Indonesia will again ban the annual homecoming exodus tradition known locally as mudik this year, the country’s Coordinating Human Development and Culture minister announced today.
“There will still be one collective leave day for Eid al-Fitr, but any mudik activity is prohibited. Social aid will be distributed,” Muhadjir said, adding that the official restriction will be issued by the Transportation Ministry and the National Police.
Mudik, which coincides with the Eid al-Fitr holiday, sees around 30 million Indonesians visiting their hometowns annually before the pandemic. This year’s Eid holiday is expected to fall on May 13 and 14, with a collective leave day scheduled for May 12.
Today’s announcement effectively reversed what Transportation Minister Budi Karya Sumadi said on March 16, who said then that mudik will not be banned this year despite the ongoing pandemic.
Muhadjir said that the decision to ban the annual exodus is based on instructions from President Joko Widodo this week, citing potential risks to COVID-19 transmission.
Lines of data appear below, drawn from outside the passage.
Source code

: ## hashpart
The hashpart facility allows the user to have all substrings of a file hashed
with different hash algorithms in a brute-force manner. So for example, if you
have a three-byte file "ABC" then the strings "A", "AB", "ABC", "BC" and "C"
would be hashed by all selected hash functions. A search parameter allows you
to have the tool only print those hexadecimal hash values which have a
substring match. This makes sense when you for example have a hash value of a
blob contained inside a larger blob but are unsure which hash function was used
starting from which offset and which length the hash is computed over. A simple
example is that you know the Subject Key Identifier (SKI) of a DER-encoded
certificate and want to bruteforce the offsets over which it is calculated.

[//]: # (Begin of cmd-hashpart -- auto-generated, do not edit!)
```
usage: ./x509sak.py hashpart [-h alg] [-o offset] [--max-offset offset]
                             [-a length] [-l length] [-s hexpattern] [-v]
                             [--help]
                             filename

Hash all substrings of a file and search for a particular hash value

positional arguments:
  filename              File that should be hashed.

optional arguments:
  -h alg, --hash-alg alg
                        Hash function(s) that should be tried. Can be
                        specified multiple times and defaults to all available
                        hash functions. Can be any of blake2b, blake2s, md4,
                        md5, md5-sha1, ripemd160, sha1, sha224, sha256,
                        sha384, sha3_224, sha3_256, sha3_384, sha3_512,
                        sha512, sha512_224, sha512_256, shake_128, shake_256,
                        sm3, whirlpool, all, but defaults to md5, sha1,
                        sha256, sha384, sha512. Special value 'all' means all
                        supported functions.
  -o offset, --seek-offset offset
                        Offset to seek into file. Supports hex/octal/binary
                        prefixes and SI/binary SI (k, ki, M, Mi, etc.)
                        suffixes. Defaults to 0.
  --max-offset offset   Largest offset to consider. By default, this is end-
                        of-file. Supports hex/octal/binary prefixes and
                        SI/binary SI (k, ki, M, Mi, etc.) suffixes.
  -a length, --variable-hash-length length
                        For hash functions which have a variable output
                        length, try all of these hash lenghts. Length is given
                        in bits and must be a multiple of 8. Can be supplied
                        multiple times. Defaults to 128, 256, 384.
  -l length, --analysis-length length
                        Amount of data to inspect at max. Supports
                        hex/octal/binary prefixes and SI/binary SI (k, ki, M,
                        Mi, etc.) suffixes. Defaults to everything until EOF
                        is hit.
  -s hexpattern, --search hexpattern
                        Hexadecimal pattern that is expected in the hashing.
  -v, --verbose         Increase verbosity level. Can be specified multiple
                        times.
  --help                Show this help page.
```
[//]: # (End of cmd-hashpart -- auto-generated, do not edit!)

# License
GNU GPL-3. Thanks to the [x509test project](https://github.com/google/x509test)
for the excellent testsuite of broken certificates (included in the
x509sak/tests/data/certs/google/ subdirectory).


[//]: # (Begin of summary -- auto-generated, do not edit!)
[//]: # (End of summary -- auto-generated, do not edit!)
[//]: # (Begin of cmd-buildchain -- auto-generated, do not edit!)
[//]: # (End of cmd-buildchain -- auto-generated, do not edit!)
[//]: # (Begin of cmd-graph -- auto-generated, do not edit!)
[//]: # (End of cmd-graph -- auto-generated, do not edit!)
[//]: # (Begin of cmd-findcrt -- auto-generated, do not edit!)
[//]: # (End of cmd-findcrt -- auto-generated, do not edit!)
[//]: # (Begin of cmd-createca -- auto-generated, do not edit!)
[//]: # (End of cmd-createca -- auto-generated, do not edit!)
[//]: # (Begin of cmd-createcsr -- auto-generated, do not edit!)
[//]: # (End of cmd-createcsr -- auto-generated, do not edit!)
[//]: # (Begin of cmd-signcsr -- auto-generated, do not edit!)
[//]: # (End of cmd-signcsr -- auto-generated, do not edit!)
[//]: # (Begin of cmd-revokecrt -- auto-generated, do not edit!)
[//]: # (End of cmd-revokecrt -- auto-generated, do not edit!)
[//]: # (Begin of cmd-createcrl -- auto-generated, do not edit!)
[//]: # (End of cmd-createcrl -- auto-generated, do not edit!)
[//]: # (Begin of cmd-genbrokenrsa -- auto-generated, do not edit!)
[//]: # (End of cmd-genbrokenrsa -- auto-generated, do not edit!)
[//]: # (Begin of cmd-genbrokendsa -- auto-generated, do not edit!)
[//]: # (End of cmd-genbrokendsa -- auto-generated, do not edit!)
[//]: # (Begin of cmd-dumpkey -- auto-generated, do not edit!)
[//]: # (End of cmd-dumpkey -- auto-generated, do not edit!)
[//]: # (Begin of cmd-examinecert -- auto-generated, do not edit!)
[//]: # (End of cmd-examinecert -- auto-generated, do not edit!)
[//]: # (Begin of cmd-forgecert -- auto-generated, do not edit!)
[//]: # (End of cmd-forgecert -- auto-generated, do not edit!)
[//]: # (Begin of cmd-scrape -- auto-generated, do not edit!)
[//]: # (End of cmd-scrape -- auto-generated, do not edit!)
“The mechanism for mobility of people and goods will be regulated by relevant ministries and institutions. For religious activities to welcome Ramadan, it will be regulated by the Religious Affairs Ministry in consultation with religious organizations,” he explained.
The minister said that the ban will go into force from May 6 to 17, and it is strongly advised that citizens do not travel out of their respective regions prior and after the mudik ban period.
After some initial reluctance, President Joko Widodo last year banned mudik for the Eid holiday in May with Indonesia two months into officially reporting its first COVID-19 cases. Even so, millions still left for their hometowns, especially before the ban came in effect.
Before last year’s Eid holiday, Indonesia recorded hundreds of daily new cases. The daily count shot beyond the 1,000 cases mark a couple of weeks after Eid, which was partly attributed to mudik.
The government has repeatedly reduced the number of public holidays to discourage people from traveling throughout the pandemic. Nonetheless, Indonesia has regularly recorded huge case spikes following major holidays, with the highest spikes in particular of more than 10,000 cases per day coming after the Christmas and New Year holidays.